19 Oh, that You would slay the wicked, O God! Depart from me, therefore, you bloodthirsty men. 20 For they speak against You wickedly; Your enemies take Your name in vain. 21 Do I not hate them, O LORD, who hate You? And do I not loathe those who rise up against You? 22 I hate them with perfect hatred; I count them my enemies.
By coming to know God, David loves what God loves, and hates what God hates. His heart is increasingly beating with God’s.
But then verses 23 and 24 really summarise the response we are to have to a God who already knows us, whose presence surrounds us, whose purpose fashioned us.
Search me, O God, and know my heart; Try me, and know my anxieties; 24 And see if there is any wicked way in me, And lead me in the way everlasting. (Psa 139:1-24)
In verse 1, David began by saying, LORD, you have searched me and known me. Now he says, search me, and know me. What is going on?
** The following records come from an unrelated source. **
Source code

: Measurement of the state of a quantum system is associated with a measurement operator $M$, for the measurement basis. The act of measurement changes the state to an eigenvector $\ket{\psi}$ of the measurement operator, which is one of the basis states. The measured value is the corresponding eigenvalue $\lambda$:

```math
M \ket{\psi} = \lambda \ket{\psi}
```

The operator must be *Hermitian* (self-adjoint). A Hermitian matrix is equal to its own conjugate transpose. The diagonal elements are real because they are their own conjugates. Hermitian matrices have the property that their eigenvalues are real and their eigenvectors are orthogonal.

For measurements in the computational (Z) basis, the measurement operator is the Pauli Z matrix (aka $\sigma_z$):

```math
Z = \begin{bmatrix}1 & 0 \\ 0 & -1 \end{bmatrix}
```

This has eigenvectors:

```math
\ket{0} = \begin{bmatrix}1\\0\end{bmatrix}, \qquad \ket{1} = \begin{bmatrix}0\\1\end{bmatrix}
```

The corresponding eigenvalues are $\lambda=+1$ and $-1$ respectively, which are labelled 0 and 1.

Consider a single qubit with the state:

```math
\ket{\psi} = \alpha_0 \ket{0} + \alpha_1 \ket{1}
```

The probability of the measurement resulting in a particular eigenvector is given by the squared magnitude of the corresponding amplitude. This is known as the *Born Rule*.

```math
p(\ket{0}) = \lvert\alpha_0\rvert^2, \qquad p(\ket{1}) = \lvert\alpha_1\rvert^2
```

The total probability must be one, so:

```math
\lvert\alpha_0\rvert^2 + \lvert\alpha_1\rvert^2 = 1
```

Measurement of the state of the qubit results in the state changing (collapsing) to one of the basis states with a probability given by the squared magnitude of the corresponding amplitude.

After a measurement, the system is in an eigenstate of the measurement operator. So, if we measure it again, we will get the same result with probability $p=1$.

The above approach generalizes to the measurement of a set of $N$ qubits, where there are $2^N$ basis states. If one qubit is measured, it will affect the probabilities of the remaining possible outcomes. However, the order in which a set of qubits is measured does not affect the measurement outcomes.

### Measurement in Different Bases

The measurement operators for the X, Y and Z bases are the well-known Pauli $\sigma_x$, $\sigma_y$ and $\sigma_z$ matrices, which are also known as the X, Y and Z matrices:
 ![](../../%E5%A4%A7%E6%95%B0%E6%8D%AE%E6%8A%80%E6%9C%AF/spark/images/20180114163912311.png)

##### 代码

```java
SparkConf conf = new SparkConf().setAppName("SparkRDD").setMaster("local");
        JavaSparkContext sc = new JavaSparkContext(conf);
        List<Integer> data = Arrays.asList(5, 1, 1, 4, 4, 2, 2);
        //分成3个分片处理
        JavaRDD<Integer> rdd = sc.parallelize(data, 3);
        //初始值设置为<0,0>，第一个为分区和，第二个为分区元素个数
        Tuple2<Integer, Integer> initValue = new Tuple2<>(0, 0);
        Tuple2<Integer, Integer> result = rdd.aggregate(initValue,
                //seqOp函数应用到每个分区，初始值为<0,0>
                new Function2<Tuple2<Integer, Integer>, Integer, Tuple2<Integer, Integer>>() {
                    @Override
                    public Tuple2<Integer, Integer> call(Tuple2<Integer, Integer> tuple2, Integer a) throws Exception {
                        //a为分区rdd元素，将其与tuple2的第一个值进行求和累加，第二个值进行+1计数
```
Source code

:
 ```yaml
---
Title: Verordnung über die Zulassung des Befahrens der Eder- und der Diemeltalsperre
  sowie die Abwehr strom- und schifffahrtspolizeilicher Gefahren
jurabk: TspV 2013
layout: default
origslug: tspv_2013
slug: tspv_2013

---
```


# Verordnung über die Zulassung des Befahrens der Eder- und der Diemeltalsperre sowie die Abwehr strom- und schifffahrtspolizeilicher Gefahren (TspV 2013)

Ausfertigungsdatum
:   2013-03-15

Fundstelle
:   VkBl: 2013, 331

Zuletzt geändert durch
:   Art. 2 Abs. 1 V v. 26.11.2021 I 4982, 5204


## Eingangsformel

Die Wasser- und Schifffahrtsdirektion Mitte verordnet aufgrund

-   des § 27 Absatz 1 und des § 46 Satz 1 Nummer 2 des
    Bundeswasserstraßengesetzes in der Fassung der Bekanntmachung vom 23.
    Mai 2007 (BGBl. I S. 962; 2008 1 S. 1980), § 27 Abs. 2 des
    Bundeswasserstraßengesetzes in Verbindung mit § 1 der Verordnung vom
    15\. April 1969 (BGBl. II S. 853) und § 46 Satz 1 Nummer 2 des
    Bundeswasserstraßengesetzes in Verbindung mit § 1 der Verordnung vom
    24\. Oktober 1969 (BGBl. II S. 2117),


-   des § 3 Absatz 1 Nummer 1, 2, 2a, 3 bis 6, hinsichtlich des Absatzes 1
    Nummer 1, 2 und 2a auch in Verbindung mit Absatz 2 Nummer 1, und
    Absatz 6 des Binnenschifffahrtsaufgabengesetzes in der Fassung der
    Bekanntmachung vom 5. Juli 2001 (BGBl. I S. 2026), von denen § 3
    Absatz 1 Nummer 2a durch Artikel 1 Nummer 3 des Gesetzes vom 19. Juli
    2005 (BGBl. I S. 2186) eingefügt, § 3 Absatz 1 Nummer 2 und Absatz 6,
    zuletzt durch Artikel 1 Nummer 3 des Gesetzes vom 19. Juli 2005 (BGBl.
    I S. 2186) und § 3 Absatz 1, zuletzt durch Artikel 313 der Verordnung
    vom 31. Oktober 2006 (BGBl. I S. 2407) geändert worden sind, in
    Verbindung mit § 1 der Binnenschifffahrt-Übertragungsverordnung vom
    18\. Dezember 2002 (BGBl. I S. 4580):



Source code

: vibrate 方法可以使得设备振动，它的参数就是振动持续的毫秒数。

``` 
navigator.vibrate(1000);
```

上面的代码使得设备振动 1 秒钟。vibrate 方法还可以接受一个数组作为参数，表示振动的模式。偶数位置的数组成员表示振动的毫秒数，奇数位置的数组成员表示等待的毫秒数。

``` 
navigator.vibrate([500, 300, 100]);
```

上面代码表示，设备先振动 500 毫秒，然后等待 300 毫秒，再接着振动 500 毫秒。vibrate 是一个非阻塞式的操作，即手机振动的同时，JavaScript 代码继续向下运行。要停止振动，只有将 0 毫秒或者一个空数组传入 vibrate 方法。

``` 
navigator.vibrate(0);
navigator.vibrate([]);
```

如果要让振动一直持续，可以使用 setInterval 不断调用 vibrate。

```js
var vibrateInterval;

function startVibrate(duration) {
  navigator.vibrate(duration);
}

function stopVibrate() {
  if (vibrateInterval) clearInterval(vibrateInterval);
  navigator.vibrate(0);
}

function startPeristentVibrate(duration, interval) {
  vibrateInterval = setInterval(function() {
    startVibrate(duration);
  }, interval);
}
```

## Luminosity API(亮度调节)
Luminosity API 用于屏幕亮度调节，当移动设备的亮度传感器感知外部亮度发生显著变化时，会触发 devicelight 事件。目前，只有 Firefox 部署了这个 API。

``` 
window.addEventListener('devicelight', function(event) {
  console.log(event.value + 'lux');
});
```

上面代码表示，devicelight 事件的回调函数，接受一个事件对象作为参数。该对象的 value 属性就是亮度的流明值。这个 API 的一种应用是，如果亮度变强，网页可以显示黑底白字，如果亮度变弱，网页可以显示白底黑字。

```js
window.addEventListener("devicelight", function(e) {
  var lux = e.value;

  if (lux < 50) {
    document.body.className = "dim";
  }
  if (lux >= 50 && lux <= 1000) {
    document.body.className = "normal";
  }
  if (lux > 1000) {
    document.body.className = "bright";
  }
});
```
David knows that God already knows him. But this is what love does. Love opens itself up to be known. Love unveils itself. Love deliberately reveals itself. Yes, David has been known passively by God. But now he actively throws open his life to God.
When I became interested in my wife-to-be, I started finding out some things about her from other sources. But when the time came for our friendship to begin, she voluntarily told me things about herself. Some of those I already knew, but that it was coming from her to me, made all the difference. She was actively revealing her person to me.
That is what David does, and it is what this Psalm is meant to produce in us. Since God already knows me perfectly, no sense in pretending, faking, concealing. Since I cannot hide from Him, no sense in running, distracting, avoiding. Since He shaped Me, no sense in pretending He isn’t interested in me personally. Instead, yes God, you are here. You see Me. You know Me. Here I am. Just as I am. Show me my sins that I might confess them. Show the right way, the way everlasting, so that I might do it.
We don’t like people staring at us. But David had become comfortable with God’s stare. That’s what it comes down to. God you see. You have always seen. You see me inside out. I can go nowhere where you do not see.
So I am comfortable with you seeing. And I want you to know me at all times.
Don’t be a moth Christian. Embrace the Gospel of being accepted in Christ. Then enjoy the gaze of God on your soul.